Нет, Пятый евангелист отнюдь не собирался самолично давать деньги г-ну Кленку и его партии. Он приподнялся, и массажист испуганно отскочил. Бледный, рыхлый человек с кожей, блестящей от крема, и его кирпичнолицый гигант-собеседник смотрели друг другу в глаза. В том-то и вся штука, к тому-то все и сводилось: не к деньгам Рейндля, а к его имени — могучему подспорью движения, за которое ратовал Кленк.
— Вот что, Кленк, — сказал Рейндль, всей своей мясистой тушей источая издевательское благодушие, — вы, разумеется, как подобает доброму «истинному германцу», читали старинные германские саги. И наверняка обращали внимание на то, что герои этих прекрасных сказаний частенько бывали обязаны успехом некоему волшебному приспособлению, которое делало человека невидимым — так называемой шапке-невидимке. Идеологи вашей партии именуют это, если я не ошибаюсь, «северной хитростью». Я, современный промышленник, должен признать, что ваши древние германские писатели держались весьма разумного принципа, — он не устарел и по сей день. Не будь шапки-невидимки, Гунтеру не удалось бы получить Брунгильду, да и я, если только дозволено сравнивать столь малое со столь великим, я тоже без шапки-невидимки многого не получил бы. Не привлекать внимания, не болтать лишнего, не проталкиваться вперед — разве это не золотое житейское правило? Если я верно представляю себе ситуацию, вы ведь теперь и сами придерживаетесь того же правила. Так на каком основании вы ждете, что изменю ему я?
Что ж, Пятый евангелист прав. Он, Кленк, старается держаться в тени, выталкивает вперед Кутцнера и Феземана, — так современную гостиницу украшают своеобразным гербом — старинной вывеской, на которой намалеван белый бык. Он ведь даже и не вступил в партию. Этот Рейндль так часто бывает прав, что прямо с души воротит. Но придется сложить оружие. Все равно никакими силами из него не вырвешь прямого «да» или «нет». Он симпатизирует, но его имя не должно нигде фигурировать.
А человек, не желавший, чтобы его имя где-нибудь фигурировало, лежал на животе и, повернувшись к Кленку спиной, которую все еще массировал г-н Цвельфингер, явно наслаждался. Нет, убедить его повернуться лицом к публике — предприятие безнадежное.
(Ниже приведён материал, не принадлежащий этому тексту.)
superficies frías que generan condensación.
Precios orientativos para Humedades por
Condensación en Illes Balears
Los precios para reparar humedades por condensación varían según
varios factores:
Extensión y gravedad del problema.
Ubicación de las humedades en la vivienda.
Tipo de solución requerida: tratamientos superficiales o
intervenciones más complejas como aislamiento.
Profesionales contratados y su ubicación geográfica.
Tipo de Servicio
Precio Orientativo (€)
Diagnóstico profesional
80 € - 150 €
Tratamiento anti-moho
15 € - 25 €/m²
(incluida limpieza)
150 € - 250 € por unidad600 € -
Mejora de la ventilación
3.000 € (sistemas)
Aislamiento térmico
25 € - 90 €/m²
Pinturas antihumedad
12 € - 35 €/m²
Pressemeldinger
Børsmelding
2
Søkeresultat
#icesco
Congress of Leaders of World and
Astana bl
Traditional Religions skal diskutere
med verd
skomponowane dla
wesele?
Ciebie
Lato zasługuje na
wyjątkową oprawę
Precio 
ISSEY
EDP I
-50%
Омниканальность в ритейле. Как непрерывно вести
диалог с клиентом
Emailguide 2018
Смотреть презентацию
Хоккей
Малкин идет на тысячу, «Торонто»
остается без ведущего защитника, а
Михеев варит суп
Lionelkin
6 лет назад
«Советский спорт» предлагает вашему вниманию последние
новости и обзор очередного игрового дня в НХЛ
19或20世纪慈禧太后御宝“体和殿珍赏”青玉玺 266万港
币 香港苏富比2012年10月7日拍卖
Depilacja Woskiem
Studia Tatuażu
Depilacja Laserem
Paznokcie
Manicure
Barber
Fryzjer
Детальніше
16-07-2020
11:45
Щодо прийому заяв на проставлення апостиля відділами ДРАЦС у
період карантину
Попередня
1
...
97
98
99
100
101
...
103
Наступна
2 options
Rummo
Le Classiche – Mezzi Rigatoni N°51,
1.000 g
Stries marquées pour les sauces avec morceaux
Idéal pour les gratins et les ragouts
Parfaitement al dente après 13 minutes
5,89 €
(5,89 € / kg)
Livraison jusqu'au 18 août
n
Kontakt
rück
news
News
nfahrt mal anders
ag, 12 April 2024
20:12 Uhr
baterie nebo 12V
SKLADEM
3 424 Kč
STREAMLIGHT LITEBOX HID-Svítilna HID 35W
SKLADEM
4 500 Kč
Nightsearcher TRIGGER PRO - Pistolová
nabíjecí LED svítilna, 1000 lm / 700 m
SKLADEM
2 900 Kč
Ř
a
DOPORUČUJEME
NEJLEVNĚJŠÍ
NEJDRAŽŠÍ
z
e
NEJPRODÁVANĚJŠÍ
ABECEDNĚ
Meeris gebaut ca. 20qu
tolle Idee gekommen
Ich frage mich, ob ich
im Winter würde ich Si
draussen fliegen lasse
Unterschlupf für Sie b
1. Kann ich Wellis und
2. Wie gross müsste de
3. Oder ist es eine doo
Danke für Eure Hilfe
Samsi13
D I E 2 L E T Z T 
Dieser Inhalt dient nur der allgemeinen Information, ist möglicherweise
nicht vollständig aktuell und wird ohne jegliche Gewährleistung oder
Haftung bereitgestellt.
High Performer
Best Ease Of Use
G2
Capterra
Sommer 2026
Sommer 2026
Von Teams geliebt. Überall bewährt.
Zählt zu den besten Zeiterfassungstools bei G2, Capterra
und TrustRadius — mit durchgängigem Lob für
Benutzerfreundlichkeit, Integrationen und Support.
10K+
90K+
Кленк ушел, получив от Пятого евангелиста обещание, что в тот же день некая организация с ничего не говорящим и ни к чему не обязывающим названием поддержит движение «истинных германцев» весьма солидным денежным чеком. Был ли Кленк уязвлен, что деньги дает опять какая-то анонимная организация, а не Рейндль? Конечно, он бранился про себя, спускаясь по широкой лестнице мимо картины «Умирающий Аретино{41}
» — огромного полотна, где были изображены пышно разодетые красотки и богато убранный стол, и среди всего этого великолепия падал навзничь внушительный, увенчанный цветами старец. «Чванливый стервец, спесивец!» — думал Кленк. Всякий раз обязательно подпустит какую-нибудь шпильку насчет того, что «истинные германцы» просто банда безмозглых идиотов. Он и тут прав, о чем говорить. Дерьмовое невезение, что ему, Кленку, пришлось связаться с такой идиотской партией. Эх, будь он помоложе! Тогда бездумно окунулся бы в этот вонючий поток — просто из-за его стремительности. И тут Кленк подумал, что надо бы выписать в Мюнхен паренька Симона, сыночка. Он здорово дерет глотку в Аллертсхаузене, восхищается своим папашей, восхищается Кутцнером. И прав, что дерет, не может не драть. Молод, значит, имеет право быть ослом.При всем том Кленку и в голову не приходило швырнуть Рейндлю в лицо чек. Он, в общем, даже не злился на Пятого евангелиста за его правоту. «У него тебе не грех и поучиться, Отто Кленк», — подумал он. «Шапка-невидимка!» — подумал он. С каждой минутой настроение у него все улучшалось. «Он настанет, мой день», — подумал он, и где-то в самой глубине его существа прозвучали глухие удары литавр из той увертюры.
11
Северный строй души
Эрих Борнхаак с неутомимой энергией работал в секретариате штаба «истинных германцев». Внешнеполитическое положение страны день от дня становилось все напряженней, законные власти все бессильней, «истинные германцы» все влиятельней. Еще не успеют зацвести деревья, провозглашал Кутцнер, а он уже возьмет власть в свои руки. Но до этого надо было многое сделать. Ни Кленк, ни Кутцнер не снисходили до мелочей; будничная работа целиком лежала на Эрихе.